Fine Gael leadership contender Simon Coveney has insisted he can win the support of seven TDs and MEPs who have not declared — turning the election into a ‘knife-edge’ contest.
The housing minister made the comments as he said he could turn “half a dozen” of rival Leo Varadkar’s supporters at a grassroots meeting notably attended by still undeclared MEP, Mairead McGuinness.
Speaking to reporters at the latest grassroots Fine Gael meeting in Co Cavan last night, Mr Coveney remained in bullish mood, saying despite the obstacles facing him, he still believes an unlikely leadership win is possible.
Mr Coveney admitted that while he remains far behind Mr Varadkar in terms of public declarations of support by TDs, senators, and MEPs, he is convinced this will change when the head-to-head debates with his rival take place from Thursday to Sunday.
Mr Coveney said he will do “very well” out of the undeclared seven TDs and MEPs who have yet to decide who they will support.
They include Ms McGuinness, who Mr Coveney last night noted attended the Cavan meeting, and that “if I say anything nice about her, I’ll be accused of canvassing”.
Mr Coveney also said he believes supporters of Mr Varadkar “put under huge pressure” may turn, and that if “half a dozen” do so, the race will be “on a knife edge”.
He said this can begin with the four nights of debates with Mr Varadkar which begin tomorrow, and which he says he can win:
“Yes, I do,” he said when asked about winning the upcoming debates.
“[Agriculture Minister] Michael Creed isn’t the only person who has done that [remainss silent].
“There are a number of others as well and I think I will do pretty well among that group of TDs who have decided to keep their voting intentions to themselves,” he said, adding a debate win could help win retrieve “half a dozen” Varadkar supporters.
“I think I need to win back some of them but I’m not going to start naming names publicly and then start putting them under the spotlight of huge pressure, that wouldn’t be a very clever strategy from my point of view,” he said.
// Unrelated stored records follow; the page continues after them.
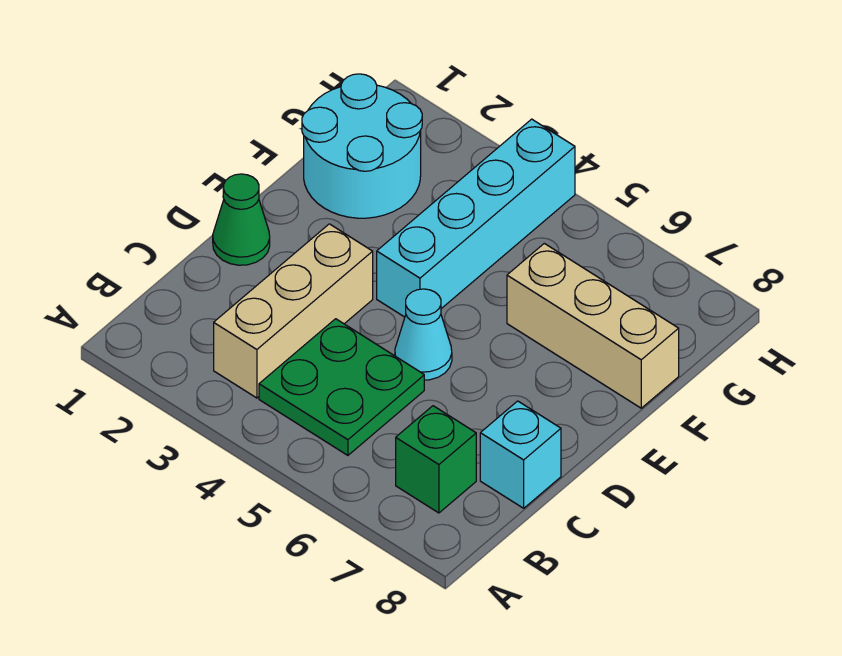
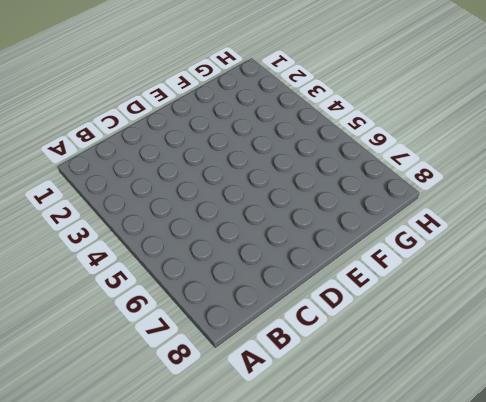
none -> tan brick B3:D3 level 1
none -> green plate B4:C5 level 1

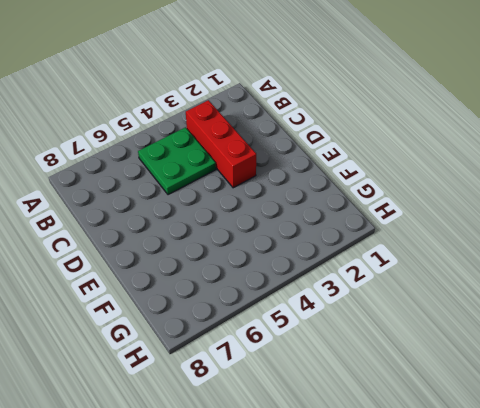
red brick B3:D3 level 1 -> tan brick B3:D3 level 1
none -> green brick B7 level 1
none -> cyan brick C8 level 1

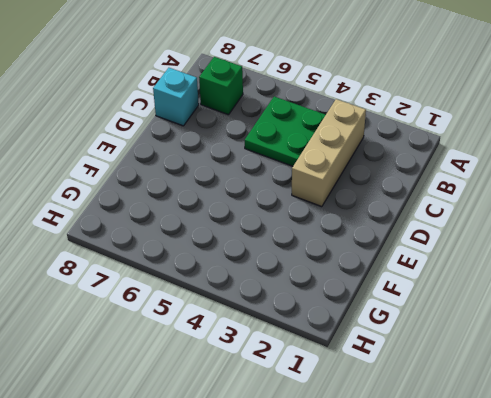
none -> green cone D1 level 1
none -> cyan cone D5 level 1

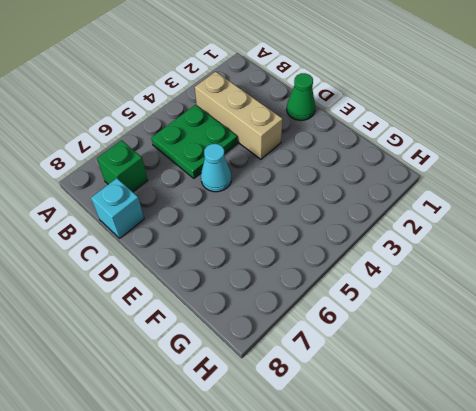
none -> cyan brick E4:H4 level 1
none -> cyan round brick F1:G2 level 1

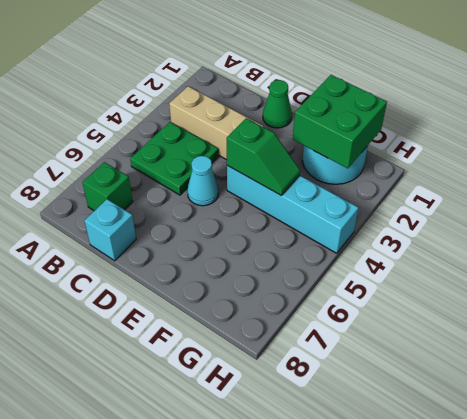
green slope E4:F4 level 2 top E -> none
green brick F1:G2 level 2 -> none
none -> tan brick F6:F8 level 1

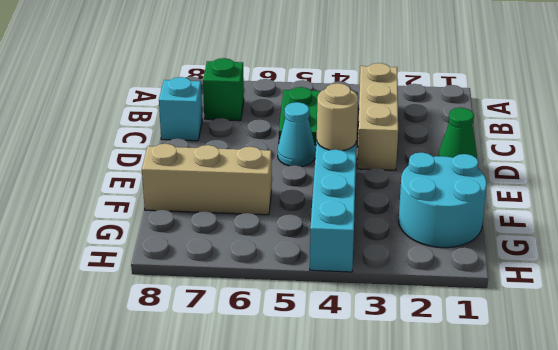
tan round brick E4 level 2 -> none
Meanwhile, Mr Coveney repeatedly declined to give his view on Mr Varadkar’s track record in a series of portfolios when in Government.
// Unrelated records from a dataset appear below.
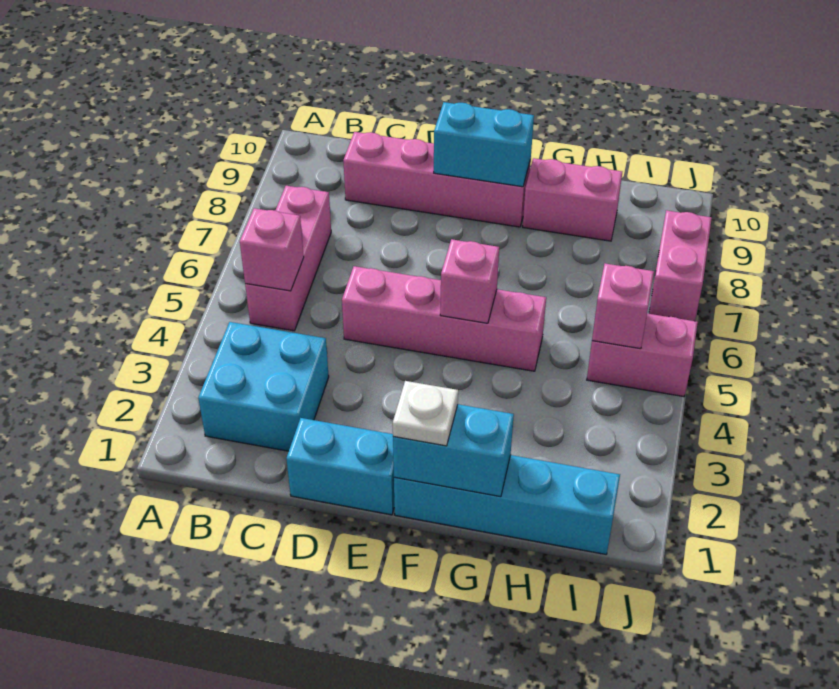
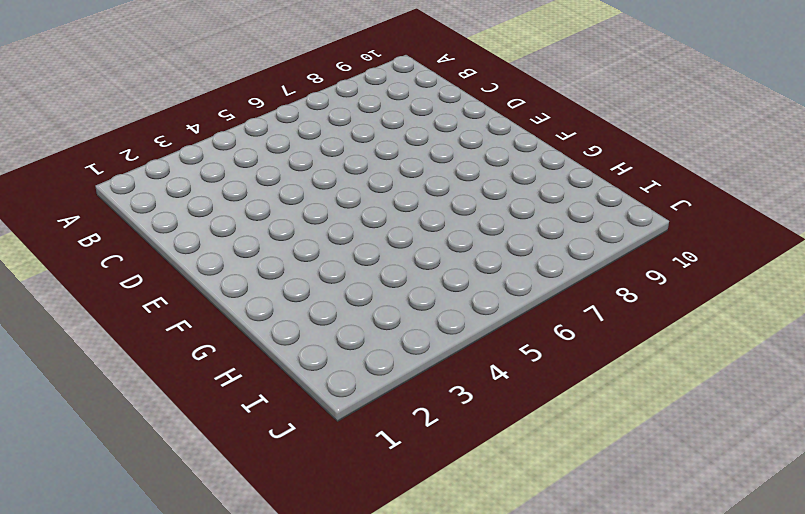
none -> cyan brick B2:C3 level 1
none -> pink brick B5:B7 level 1
none -> pink brick C9:F9 level 1

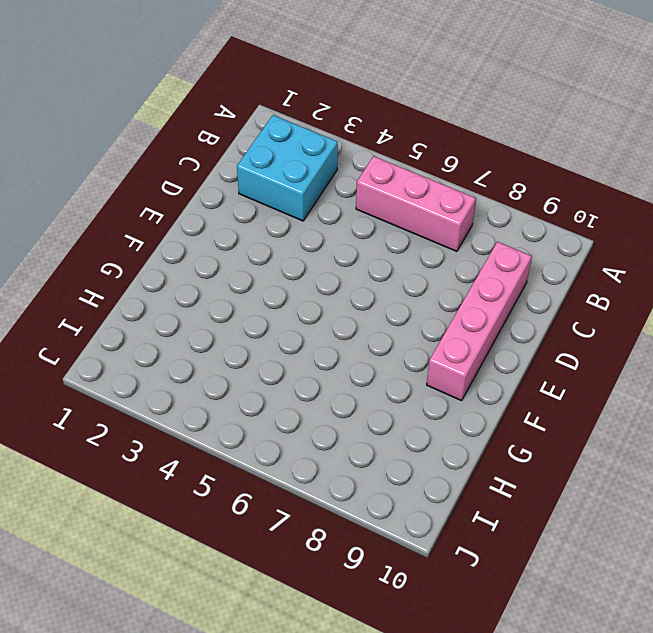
none -> cyan brick D1:E1 level 1
none -> pink brick D5:G5 level 1
none -> cyan brick F1:I1 level 1

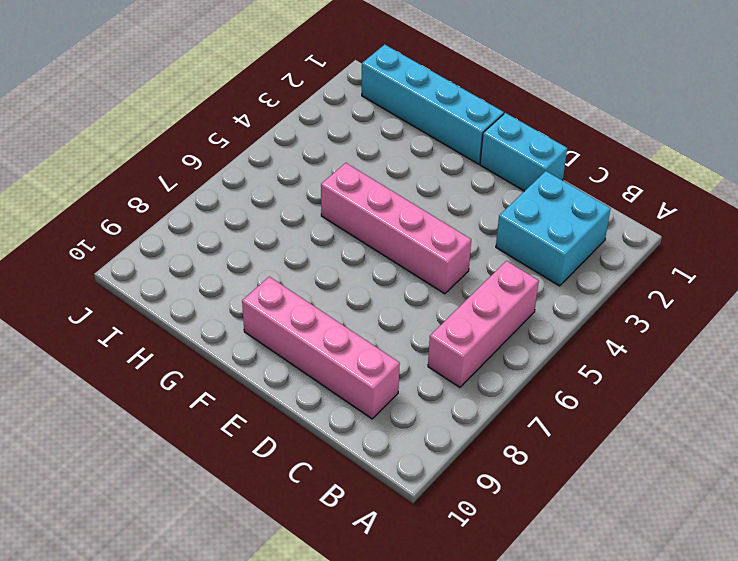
none -> pink brick G9:H9 level 1
none -> pink brick I5:J5 level 1
none -> pink brick J7:J8 level 1

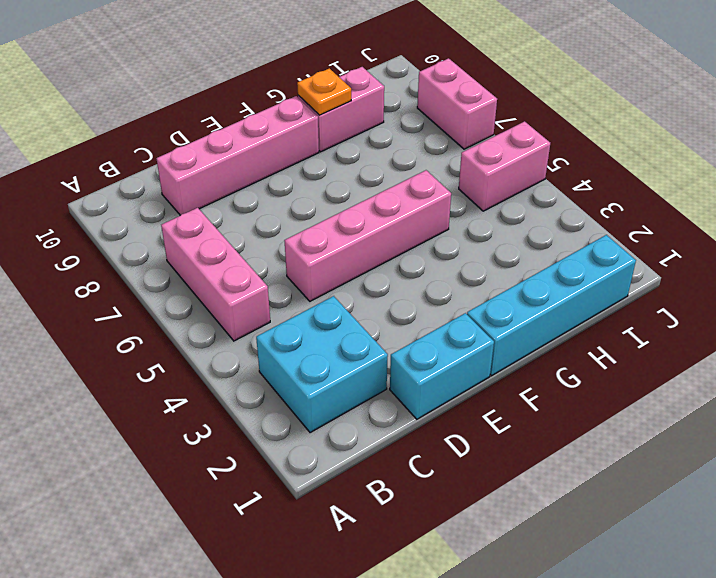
orange plate G9 level 2 -> none
none -> pink brick B5 level 2
none -> cyan brick E9:F9 level 2
none -> cyan brick F1:G1 level 2

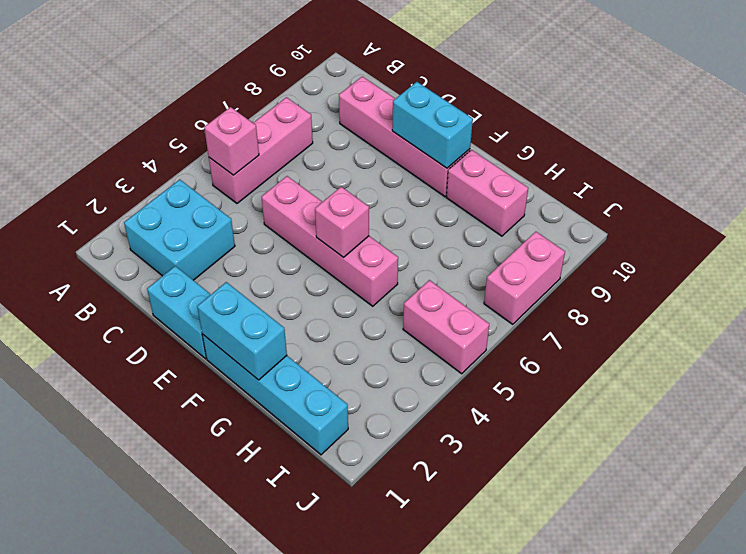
none -> pink brick I5 level 2
none -> white plate F1 level 3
However, asked specifically about his rival’s suggestion that he will scrap the help to buy scheme championed just last autumn by the housing minister if elected, Mr Coveney agreed with a reporter the view is a “ball of smoke”.
“Yes, I would say so. There is already a review going on of that, just like there is a review of a whole range of things within the housing plan because it is so significant we want to make sure that is working and taking effect.
“I don’t think there was anything new in what Leo said, so I don’t quite know why he put it into the document.
“There is a review, as you’d expect,” he said.